Assignment
Your task is to transcribe each record exactly and to omit every image.

Entries provided START

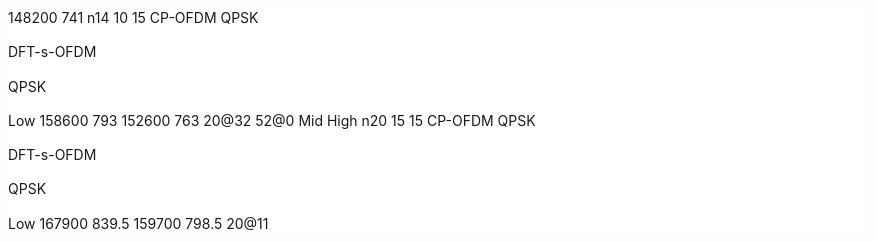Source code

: <td>148200</td>
<td>741</td>
<td></td>
<td></td>
</tr>
<tr class="even">
<td>n14</td>
<td>10</td>
<td>15</td>
<td>CP-OFDM QPSK</td>
<td><p>DFT-s-OFDM</p>
<p>QPSK</p></td>
<td>Low</td>
<td>158600</td>
<td>793</td>
<td>152600</td>
<td>763</td>
<td>20@32</td>
<td>52@0</td>
</tr>
<tr class="odd">
<td></td>
<td></td>
<td></td>
<td></td>
<td></td>
<td>Mid</td>
<td></td>
<td></td>
<td></td>
<td></td>
<td></td>
<td></td>
</tr>
<tr class="even">
<td></td>
<td></td>
<td></td>
<td></td>
<td></td>
<td>High</td>
<td></td>
<td></td>
<td></td>
<td></td>
<td></td>
<td></td>
</tr>
<tr class="odd">
<td>n20</td>
<td>15</td>
<td>15</td>
<td>CP-OFDM QPSK</td>
<td><p>DFT-s-OFDM</p>
<p>QPSK</p></td>
<td>Low</td>
<td>167900</td>
<td>839.5</td>
<td>159700</td>
<td>798.5</td>
<td>20@11</td>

Entries provided END

Output for this exercise
Source code

: <td>148200</td>
<td>741</td>
<td></td>
<td></td>
</tr>
<tr class="even">
<td>n14</td>
<td>10</td>
<td>15</td>
<td>CP-OFDM QPSK</td>
<td><p>DFT-s-OFDM</p>
<p>QPSK</p></td>
<td>Low</td>
<td>158600</td>
<td>793</td>
<td>152600</td>
<td>763</td>
<td>20@32</td>
<td>52@0</td>
</tr>
<tr class="odd">
<td></td>
<td></td>
<td></td>
<td></td>
<td></td>
<td>Mid</td>
<td></td>
<td></td>
<td></td>
<td></td>
<td></td>
<td></td>
</tr>
<tr class="even">
<td></td>
<td></td>
<td></td>
<td></td>
<td></td>
<td>High</td>
<td></td>
<td></td>
<td></td>
<td></td>
<td></td>
<td></td>
</tr>
<tr class="odd">
<td>n20</td>
<td>15</td>
<td>15</td>
<td>CP-OFDM QPSK</td>
<td><p>DFT-s-OFDM</p>
<p>QPSK</p></td>
<td>Low</td>
<td>167900</td>
<td>839.5</td>
<td>159700</td>
<td>798.5</td>
<td>20@11</td>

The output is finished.